» Directions: Write out, please, each line from the one containing "4: (1161, 464)" to the final line of the data, both included, exactly and without pictures.

» Multi-image point correspondence data:
══════

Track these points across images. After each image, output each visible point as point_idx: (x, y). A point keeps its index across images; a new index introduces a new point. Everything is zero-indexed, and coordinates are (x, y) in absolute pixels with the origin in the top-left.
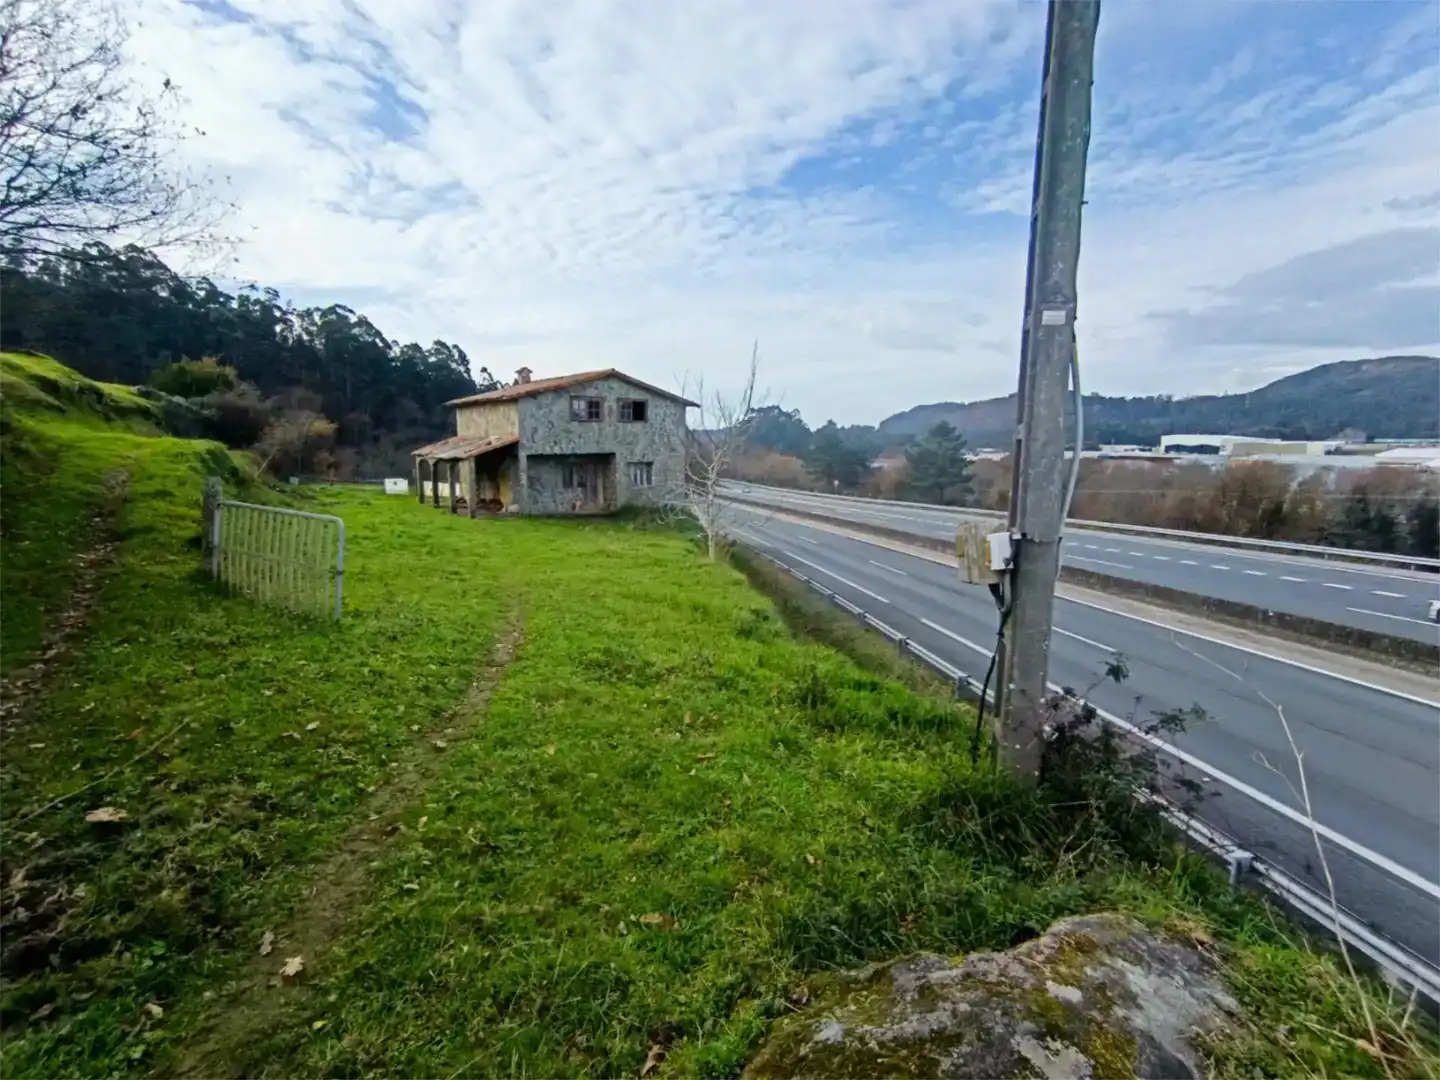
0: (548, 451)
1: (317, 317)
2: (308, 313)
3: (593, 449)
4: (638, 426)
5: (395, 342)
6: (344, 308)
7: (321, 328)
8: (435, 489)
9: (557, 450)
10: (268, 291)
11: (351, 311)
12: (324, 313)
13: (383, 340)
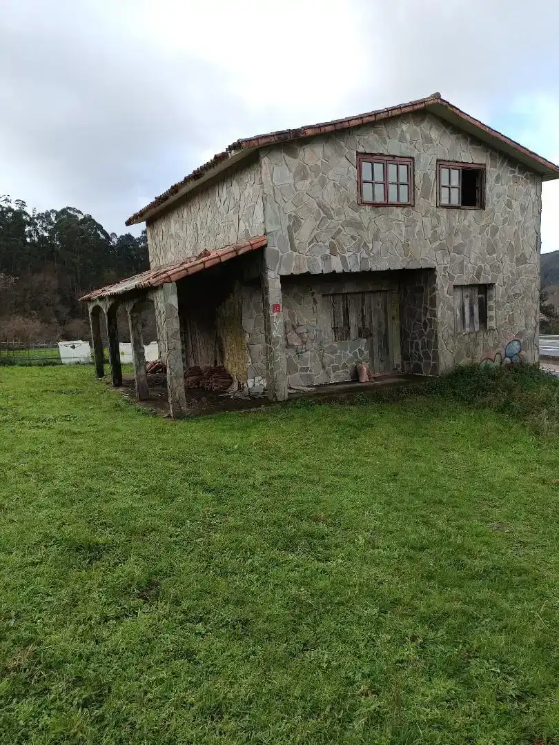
0: (320, 268)
1: (53, 218)
2: (47, 215)
3: (397, 262)
4: (472, 213)
5: (114, 234)
6: (73, 209)
7: (57, 227)
8: (139, 354)
9: (337, 266)
10: (17, 202)
11: (79, 212)
12: (58, 215)
13: (105, 233)
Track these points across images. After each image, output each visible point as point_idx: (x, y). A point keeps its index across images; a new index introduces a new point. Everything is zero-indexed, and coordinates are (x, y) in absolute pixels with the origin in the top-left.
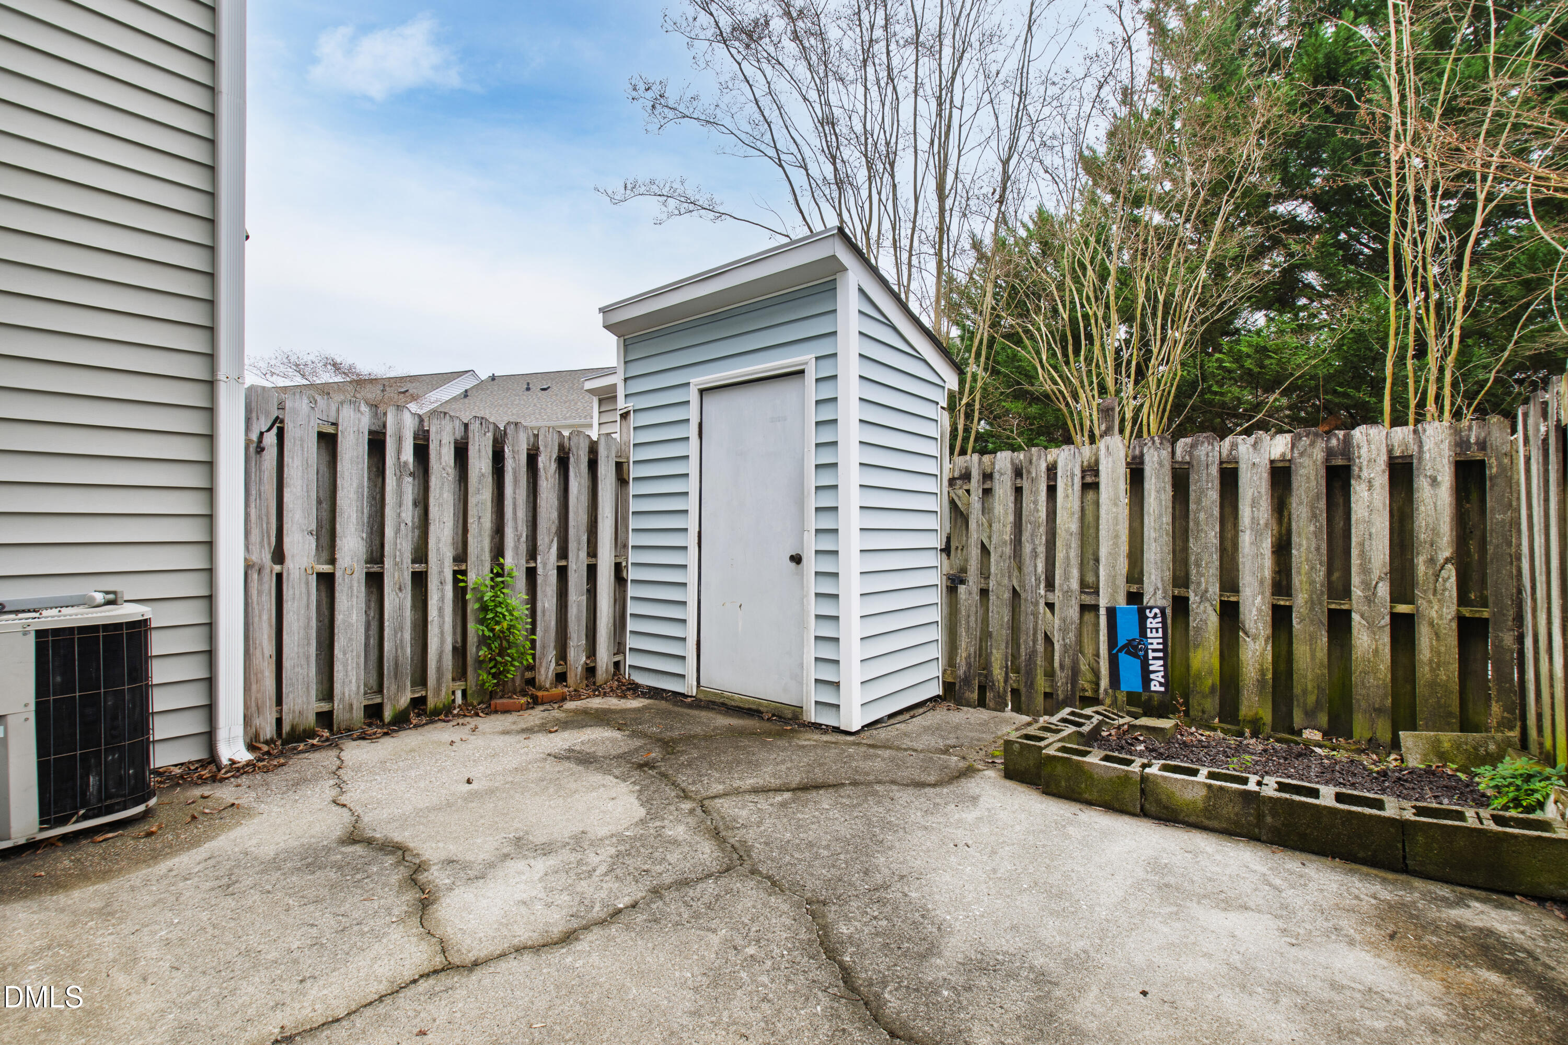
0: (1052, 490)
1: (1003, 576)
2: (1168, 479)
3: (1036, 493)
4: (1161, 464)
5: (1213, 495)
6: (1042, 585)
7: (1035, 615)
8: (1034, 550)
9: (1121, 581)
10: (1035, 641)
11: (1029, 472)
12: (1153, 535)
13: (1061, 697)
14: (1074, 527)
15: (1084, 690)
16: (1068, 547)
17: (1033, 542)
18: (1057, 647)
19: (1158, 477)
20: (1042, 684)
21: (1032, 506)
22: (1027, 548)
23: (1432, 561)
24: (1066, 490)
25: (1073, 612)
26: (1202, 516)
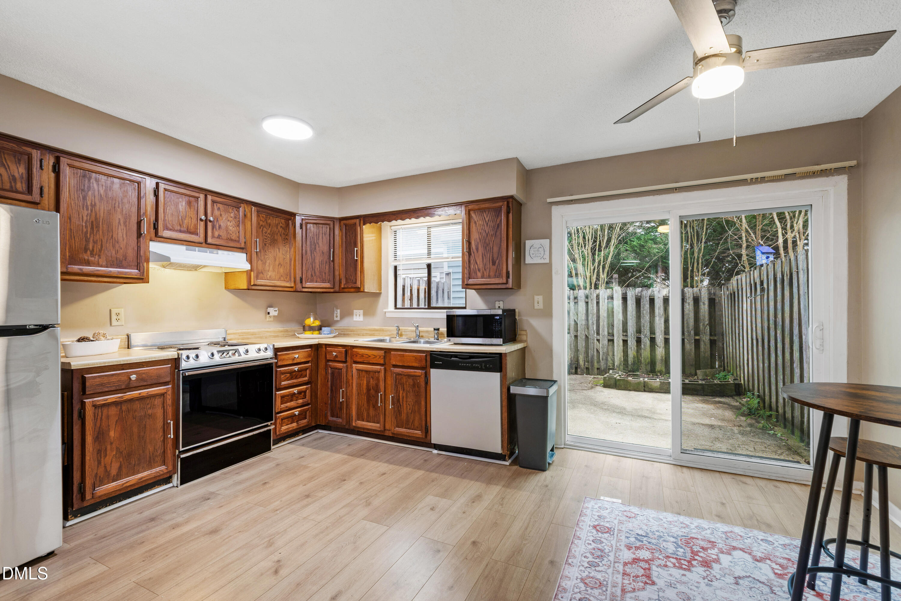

══════

» Your solution:
4: (1161, 464)
5: (1213, 495)
6: (1042, 585)
7: (1035, 615)
8: (1034, 550)
9: (1121, 581)
10: (1035, 641)
11: (1029, 472)
12: (1153, 535)
13: (1061, 697)
14: (1074, 527)
15: (1084, 690)
16: (1068, 547)
17: (1033, 542)
18: (1057, 647)
19: (1158, 477)
20: (1042, 684)
21: (1032, 506)
22: (1027, 548)
23: (1432, 561)
24: (1066, 490)
25: (1073, 612)
26: (1202, 516)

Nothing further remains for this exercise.